Оказалось, едет Гульжан к младшей дочери в Актобе ухаживать за внуком. С тем самым нелюбимым мужем прожила в ауле всю жизнь, родила ему пятерых детей. Уже год, как муж умер.

- Младшая мне недавно внука подарила и знаешь, как я его назвала? – просияла Гульжан и Зере показалось, что в ее мутноватых глазах вновь заплясали забытые чертики.

- Как?

- Батырханом, - она посмотрела на Зере нежным взглядом, - теперь-то, когда мужа нет, можно вроде как. Раньше не смела.

- Кызгалдак апке, ну почему ты такая покорная? Как, скажи мне, как можно было в наше время прожить жизнь с нелюбимым человеком? – Зере заправила ей за платок седую завитушку.

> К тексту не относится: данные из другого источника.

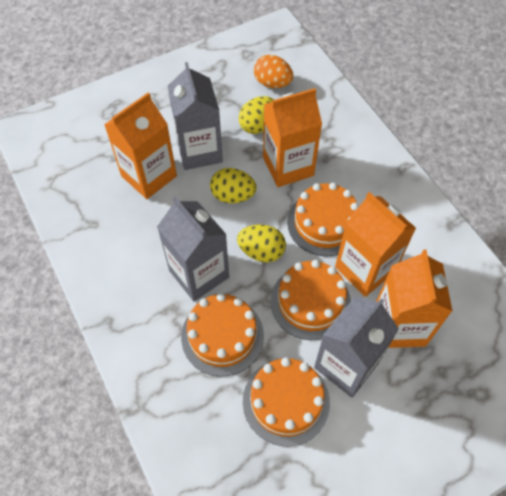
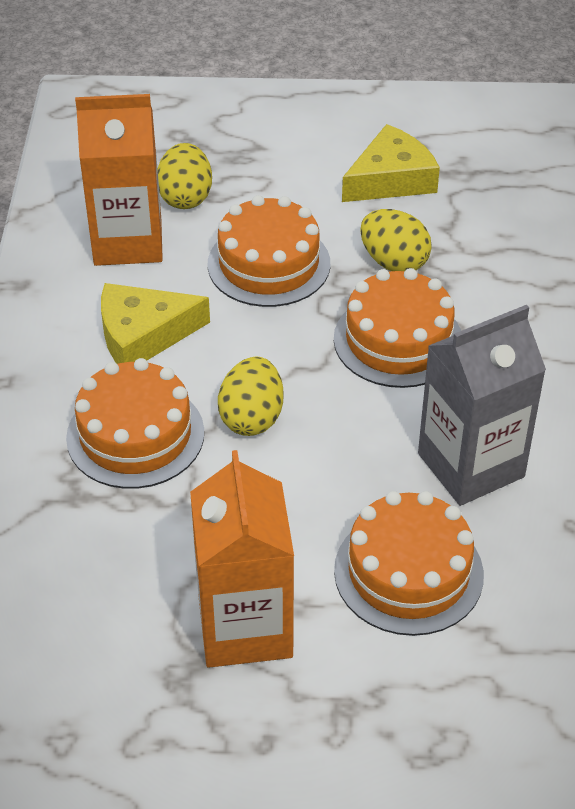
grey carton: 3 -> 1
orange carton: 4 -> 2
orange egg: 1 -> 0
yellow cheese: 0 -> 2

- Ну почему сразу нелюбимый? Привыкла я к нему, неплохой человек оказался, хорошим отцом был моим детям. Разве я одна такая в ауле? Нас много было в те годы, кого украли, - Гульжан, накренив голову, с улыбкой смотрела на Зере, любуясь ее городским платьем и модной стрижкой. – Ты сама-то счастлива с мужем?

- Да.

- Жаным*! Я знала, что будешь счастливой. Ты такой чудесной девочкой была. Часто тебя вспоминаю. Это были наши на двоих самые лучшие годы, правда ведь?

- Правда. Только ты так и не прислала мне пригласительный с надписью «Батырхан – Кызгалдак», хоть и обещала.

- А я и не отказываюсь от своего обещания, - вскинулась вдруг Гульжан, - на свадьбу внука тебя приглашу, если, конечно же, жива к тому времени буду.   
 
- Не болтай глупости, мы с тобой еще погуляем на его свадьбе…

Время пролетело незаметно. Зере посадила Гульжан в купейный вагон, проследила, чтобы у ней было нижнее место. Прощаясь, обняла ее и, чтобы не слышали соседи по купе, прошептала на ухо:

- Обещай, что приедешь в гости? Не вот так, проездом, а по-настоящему, ко мне домой и надолго.

- Обещаю, - шепнула в ответ Гульжан, а потом громко добавила, - с Батырханом приеду, познакомлю вас.

Пряча набегающие на глаза слезы, Зере выскочила из вагона и помахала снаружи ей в окно рукой. Поезд медленно тронулся с места. Грохот и скрип сцепленных вагонов постепенно переросли в мерный, ускоряющийся стук колес, словно отсчитывая секунды и минуты стремительно бегущей вперед, в неведомое будущее жизни, в которой ничто, никогда не повторяется и не возвращается назад.    

                Примечания:


*Апке – старшая сестра, обращение к старшей по возрасту женщине;
*Божья коровка - ханкызы называют божью коровку казахи, что в переводе означает ханская дочь;
*Ак Орда – в данном случае имеется ввиду ханская ставка, место жительства ханской семьи;
*Малахай – мужская зимняя меховая шапка;
*Кызгалдак – степные тюльпаны;
*Гульжан – казахское женское имя, состоит из слов гуль – цветок и жан – душа;
*Айналайын - У древних тюрков существовал удивительный обряд кружения. У казахов он выражается словом «айналайын» - обойду, окружу тебя. Казахи избегают полного круга, при осмотре чего бы то ни было. Обойти человека - значит принять на себя все его болезни, все чары, которые тяготеют над ним. Поэтому самое нежное слово для казаха и самое верное выражение любви заключается в слове «айналайын».
*Келин – невестка, сноха;
*Жаным – душа моя, ласковое обращение.
               
                05.08.2016 г. Г. Алматы.